Records provided -

━━━

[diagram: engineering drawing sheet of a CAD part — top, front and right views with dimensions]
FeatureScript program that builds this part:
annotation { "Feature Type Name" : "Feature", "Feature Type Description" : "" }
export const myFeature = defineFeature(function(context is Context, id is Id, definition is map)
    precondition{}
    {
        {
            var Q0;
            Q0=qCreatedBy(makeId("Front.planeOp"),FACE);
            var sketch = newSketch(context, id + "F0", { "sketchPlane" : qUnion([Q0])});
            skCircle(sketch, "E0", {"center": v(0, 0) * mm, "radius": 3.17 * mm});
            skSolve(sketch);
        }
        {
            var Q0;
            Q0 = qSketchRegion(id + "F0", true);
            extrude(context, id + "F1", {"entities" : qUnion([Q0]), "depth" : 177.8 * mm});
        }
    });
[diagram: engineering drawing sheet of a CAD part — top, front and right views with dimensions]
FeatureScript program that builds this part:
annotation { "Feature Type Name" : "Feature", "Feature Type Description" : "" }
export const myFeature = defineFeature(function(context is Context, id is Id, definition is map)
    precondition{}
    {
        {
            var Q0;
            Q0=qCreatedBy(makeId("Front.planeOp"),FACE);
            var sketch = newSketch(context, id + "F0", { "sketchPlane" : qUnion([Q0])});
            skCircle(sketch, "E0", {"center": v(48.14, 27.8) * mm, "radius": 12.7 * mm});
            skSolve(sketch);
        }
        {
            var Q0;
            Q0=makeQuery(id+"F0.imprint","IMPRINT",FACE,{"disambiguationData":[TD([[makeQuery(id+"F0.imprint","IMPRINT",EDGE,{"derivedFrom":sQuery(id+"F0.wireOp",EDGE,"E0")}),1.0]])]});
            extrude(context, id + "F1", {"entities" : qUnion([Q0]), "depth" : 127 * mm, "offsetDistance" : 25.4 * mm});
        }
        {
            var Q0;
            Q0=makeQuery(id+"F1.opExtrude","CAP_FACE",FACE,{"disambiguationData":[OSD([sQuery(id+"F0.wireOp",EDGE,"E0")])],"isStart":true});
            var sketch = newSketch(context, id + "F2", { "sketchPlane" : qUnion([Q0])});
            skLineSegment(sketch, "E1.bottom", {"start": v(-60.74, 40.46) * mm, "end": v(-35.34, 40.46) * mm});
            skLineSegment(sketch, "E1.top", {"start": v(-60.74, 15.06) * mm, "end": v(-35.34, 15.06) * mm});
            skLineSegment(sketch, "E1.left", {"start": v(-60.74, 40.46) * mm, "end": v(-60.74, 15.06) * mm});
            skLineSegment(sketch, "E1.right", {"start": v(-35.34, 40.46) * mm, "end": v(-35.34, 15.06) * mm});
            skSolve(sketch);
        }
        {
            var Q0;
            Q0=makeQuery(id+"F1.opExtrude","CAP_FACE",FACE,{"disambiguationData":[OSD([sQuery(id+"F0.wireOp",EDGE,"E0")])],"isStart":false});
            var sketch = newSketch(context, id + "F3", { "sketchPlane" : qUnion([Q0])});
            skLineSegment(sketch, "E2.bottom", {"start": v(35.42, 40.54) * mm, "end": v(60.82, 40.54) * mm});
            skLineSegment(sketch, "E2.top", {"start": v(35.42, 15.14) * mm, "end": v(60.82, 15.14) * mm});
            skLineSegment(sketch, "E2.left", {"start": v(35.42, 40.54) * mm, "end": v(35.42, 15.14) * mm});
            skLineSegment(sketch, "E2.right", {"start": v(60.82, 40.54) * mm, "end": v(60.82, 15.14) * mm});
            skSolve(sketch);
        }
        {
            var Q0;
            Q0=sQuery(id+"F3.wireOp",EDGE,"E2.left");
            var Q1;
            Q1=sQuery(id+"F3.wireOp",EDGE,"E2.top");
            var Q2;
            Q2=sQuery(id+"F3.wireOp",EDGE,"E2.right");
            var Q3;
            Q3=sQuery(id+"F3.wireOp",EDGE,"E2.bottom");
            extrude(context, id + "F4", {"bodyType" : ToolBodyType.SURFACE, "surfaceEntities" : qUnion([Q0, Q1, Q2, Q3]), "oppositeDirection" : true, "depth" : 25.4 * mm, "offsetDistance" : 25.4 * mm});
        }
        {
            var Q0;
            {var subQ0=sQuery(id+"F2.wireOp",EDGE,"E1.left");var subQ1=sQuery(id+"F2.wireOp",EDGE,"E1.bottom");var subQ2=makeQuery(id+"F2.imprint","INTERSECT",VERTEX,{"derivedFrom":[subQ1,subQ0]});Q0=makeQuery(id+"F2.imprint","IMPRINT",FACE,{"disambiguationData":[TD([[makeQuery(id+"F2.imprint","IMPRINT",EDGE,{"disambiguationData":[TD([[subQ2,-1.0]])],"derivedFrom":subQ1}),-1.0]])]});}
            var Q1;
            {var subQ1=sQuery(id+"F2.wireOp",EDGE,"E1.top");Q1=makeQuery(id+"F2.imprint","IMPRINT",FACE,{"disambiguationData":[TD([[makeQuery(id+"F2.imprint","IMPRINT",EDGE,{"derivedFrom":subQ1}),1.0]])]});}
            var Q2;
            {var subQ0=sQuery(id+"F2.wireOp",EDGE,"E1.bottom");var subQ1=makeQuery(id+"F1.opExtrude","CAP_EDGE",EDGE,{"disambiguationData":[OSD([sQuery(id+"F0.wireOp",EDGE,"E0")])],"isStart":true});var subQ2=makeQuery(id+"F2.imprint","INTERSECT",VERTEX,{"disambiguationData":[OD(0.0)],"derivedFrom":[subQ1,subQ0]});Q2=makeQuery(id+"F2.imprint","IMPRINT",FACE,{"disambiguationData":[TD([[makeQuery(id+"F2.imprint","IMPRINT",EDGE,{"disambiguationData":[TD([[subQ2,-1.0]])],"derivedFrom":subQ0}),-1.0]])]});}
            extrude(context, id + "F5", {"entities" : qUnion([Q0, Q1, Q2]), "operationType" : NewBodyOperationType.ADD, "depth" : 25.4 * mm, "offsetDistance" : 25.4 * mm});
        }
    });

━━━

Task details - Copy out all of the data above line for line, without changing a single character.

Solution -
[diagram: engineering drawing sheet of a CAD part — top, front and right views with dimensions]
FeatureScript program that builds this part:
annotation { "Feature Type Name" : "Feature", "Feature Type Description" : "" }
export const myFeature = defineFeature(function(context is Context, id is Id, definition is map)
    precondition{}
    {
        {
            var Q0;
            Q0=qCreatedBy(makeId("Front.planeOp"),FACE);
            var sketch = newSketch(context, id + "F0", { "sketchPlane" : qUnion([Q0])});
            skCircle(sketch, "E0", {"center": v(0, 0) * mm, "radius": 3.17 * mm});
            skSolve(sketch);
        }
        {
            var Q0;
            Q0 = qSketchRegion(id + "F0", true);
            extrude(context, id + "F1", {"entities" : qUnion([Q0]), "depth" : 177.8 * mm});
        }
    });
[diagram: engineering drawing sheet of a CAD part — top, front and right views with dimensions]
FeatureScript program that builds this part:
annotation { "Feature Type Name" : "Feature", "Feature Type Description" : "" }
export const myFeature = defineFeature(function(context is Context, id is Id, definition is map)
    precondition{}
    {
        {
            var Q0;
            Q0=qCreatedBy(makeId("Front.planeOp"),FACE);
            var sketch = newSketch(context, id + "F0", { "sketchPlane" : qUnion([Q0])});
            skCircle(sketch, "E0", {"center": v(48.14, 27.8) * mm, "radius": 12.7 * mm});
            skSolve(sketch);
        }
        {
            var Q0;
            Q0=makeQuery(id+"F0.imprint","IMPRINT",FACE,{"disambiguationData":[TD([[makeQuery(id+"F0.imprint","IMPRINT",EDGE,{"derivedFrom":sQuery(id+"F0.wireOp",EDGE,"E0")}),1.0]])]});
            extrude(context, id + "F1", {"entities" : qUnion([Q0]), "depth" : 127 * mm, "offsetDistance" : 25.4 * mm});
        }
        {
            var Q0;
            Q0=makeQuery(id+"F1.opExtrude","CAP_FACE",FACE,{"disambiguationData":[OSD([sQuery(id+"F0.wireOp",EDGE,"E0")])],"isStart":true});
            var sketch = newSketch(context, id + "F2", { "sketchPlane" : qUnion([Q0])});
            skLineSegment(sketch, "E1.bottom", {"start": v(-60.74, 40.46) * mm, "end": v(-35.34, 40.46) * mm});
            skLineSegment(sketch, "E1.top", {"start": v(-60.74, 15.06) * mm, "end": v(-35.34, 15.06) * mm});
            skLineSegment(sketch, "E1.left", {"start": v(-60.74, 40.46) * mm, "end": v(-60.74, 15.06) * mm});
            skLineSegment(sketch, "E1.right", {"start": v(-35.34, 40.46) * mm, "end": v(-35.34, 15.06) * mm});
            skSolve(sketch);
        }
        {
            var Q0;
            Q0=makeQuery(id+"F1.opExtrude","CAP_FACE",FACE,{"disambiguationData":[OSD([sQuery(id+"F0.wireOp",EDGE,"E0")])],"isStart":false});
            var sketch = newSketch(context, id + "F3", { "sketchPlane" : qUnion([Q0])});
            skLineSegment(sketch, "E2.bottom", {"start": v(35.42, 40.54) * mm, "end": v(60.82, 40.54) * mm});
            skLineSegment(sketch, "E2.top", {"start": v(35.42, 15.14) * mm, "end": v(60.82, 15.14) * mm});
            skLineSegment(sketch, "E2.left", {"start": v(35.42, 40.54) * mm, "end": v(35.42, 15.14) * mm});
            skLineSegment(sketch, "E2.right", {"start": v(60.82, 40.54) * mm, "end": v(60.82, 15.14) * mm});
            skSolve(sketch);
        }
        {
            var Q0;
            Q0=sQuery(id+"F3.wireOp",EDGE,"E2.left");
            var Q1;
            Q1=sQuery(id+"F3.wireOp",EDGE,"E2.top");
            var Q2;
            Q2=sQuery(id+"F3.wireOp",EDGE,"E2.right");
            var Q3;
            Q3=sQuery(id+"F3.wireOp",EDGE,"E2.bottom");
            extrude(context, id + "F4", {"bodyType" : ToolBodyType.SURFACE, "surfaceEntities" : qUnion([Q0, Q1, Q2, Q3]), "oppositeDirection" : true, "depth" : 25.4 * mm, "offsetDistance" : 25.4 * mm});
        }
        {
            var Q0;
            {var subQ0=sQuery(id+"F2.wireOp",EDGE,"E1.left");var subQ1=sQuery(id+"F2.wireOp",EDGE,"E1.bottom");var subQ2=makeQuery(id+"F2.imprint","INTERSECT",VERTEX,{"derivedFrom":[subQ1,subQ0]});Q0=makeQuery(id+"F2.imprint","IMPRINT",FACE,{"disambiguationData":[TD([[makeQuery(id+"F2.imprint","IMPRINT",EDGE,{"disambiguationData":[TD([[subQ2,-1.0]])],"derivedFrom":subQ1}),-1.0]])]});}
            var Q1;
            {var subQ1=sQuery(id+"F2.wireOp",EDGE,"E1.top");Q1=makeQuery(id+"F2.imprint","IMPRINT",FACE,{"disambiguationData":[TD([[makeQuery(id+"F2.imprint","IMPRINT",EDGE,{"derivedFrom":subQ1}),1.0]])]});}
            var Q2;
            {var subQ0=sQuery(id+"F2.wireOp",EDGE,"E1.bottom");var subQ1=makeQuery(id+"F1.opExtrude","CAP_EDGE",EDGE,{"disambiguationData":[OSD([sQuery(id+"F0.wireOp",EDGE,"E0")])],"isStart":true});var subQ2=makeQuery(id+"F2.imprint","INTERSECT",VERTEX,{"disambiguationData":[OD(0.0)],"derivedFrom":[subQ1,subQ0]});Q2=makeQuery(id+"F2.imprint","IMPRINT",FACE,{"disambiguationData":[TD([[makeQuery(id+"F2.imprint","IMPRINT",EDGE,{"disambiguationData":[TD([[subQ2,-1.0]])],"derivedFrom":subQ0}),-1.0]])]});}
            extrude(context, id + "F5", {"entities" : qUnion([Q0, Q1, Q2]), "operationType" : NewBodyOperationType.ADD, "depth" : 25.4 * mm, "offsetDistance" : 25.4 * mm});
        }
    });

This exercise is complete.